For starters, acupuncture can help with releasing contracted muscles, especially due to overuse. This allows for better microcirculation and blood perfusion to the area, which improves healing time, as well as relieves chronic aches and pains. Direct stimulation of the affected site also releases pain-relieving endorphins. This is ideal for the chronic aches and pains of exercise, and the less serious symptoms of overuse.
However, acupuncture can also improve immunity and endurance, by increasing production of white blood cells in the body, regulating blood pressure and body temperature, and improving hemodynamic parameters to delay muscle fatigue. (1) It has been proposed that this is due to regulation of the sympathetic nervous system, and the pituitary gland, among others. (2)
Lastly, acupuncture can help relieve the hormonal and neurotransmitter imbalances that severe overtraining can cause, which result in such symptoms as insomnia, depression, mental and physical fatigue, amenorrhea, digestive disorders, chronic fatigue, and certain presentations of fibromyalgia.
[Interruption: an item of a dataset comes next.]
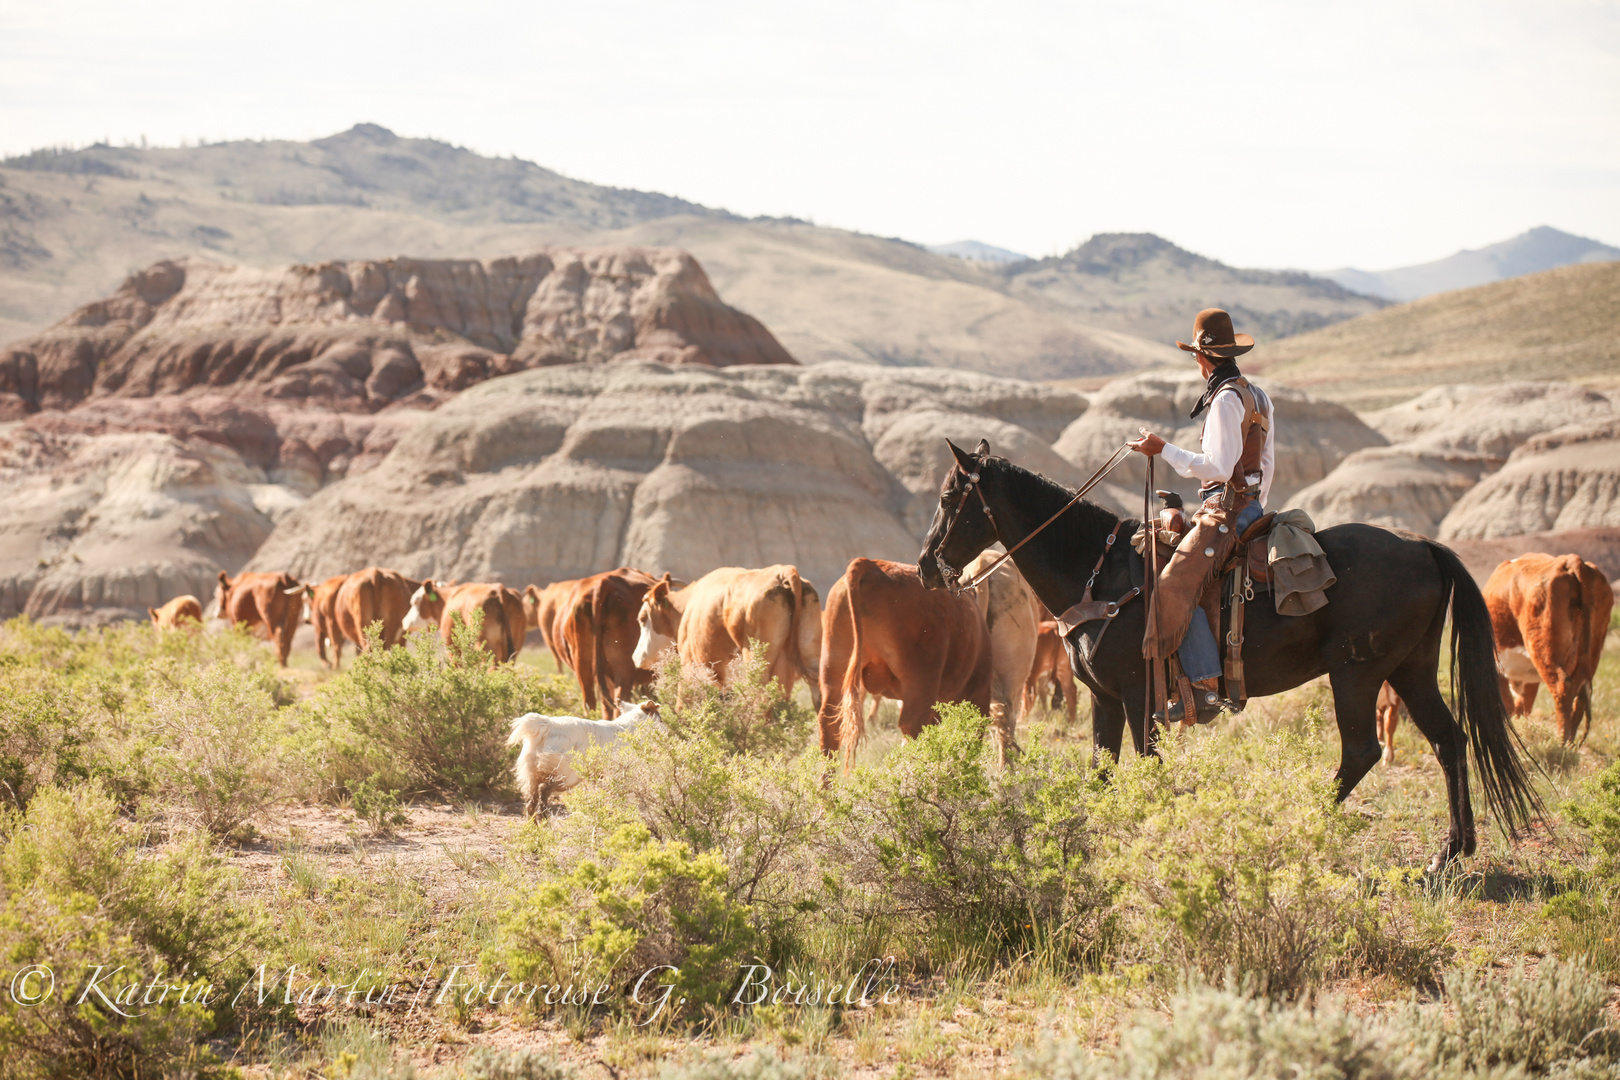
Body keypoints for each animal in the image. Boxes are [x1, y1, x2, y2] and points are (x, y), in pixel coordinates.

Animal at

Some studies suggest that acupuncture’s positive effect in this regard reflects its ability to enhance the activity; of endogenous opioid peptides; neurotransmitters, such as serotonin and dopamine; and inhibitory amino acids, while at the same time reducing the activity of excitatory hormones and amino acids. (3) In this way, acupuncture can have a strikingly positive affect on performance and recovery, even in extreme cases of overtraining and burnout.
So, if you find that you’ve overdone it, and you’re suffering from injuries, fatigue, and a lack of motivation, it’s time to implement a solid recovery plan. When you do, remember that acupuncture will get you feeling better faster, and get you back to doing what you love.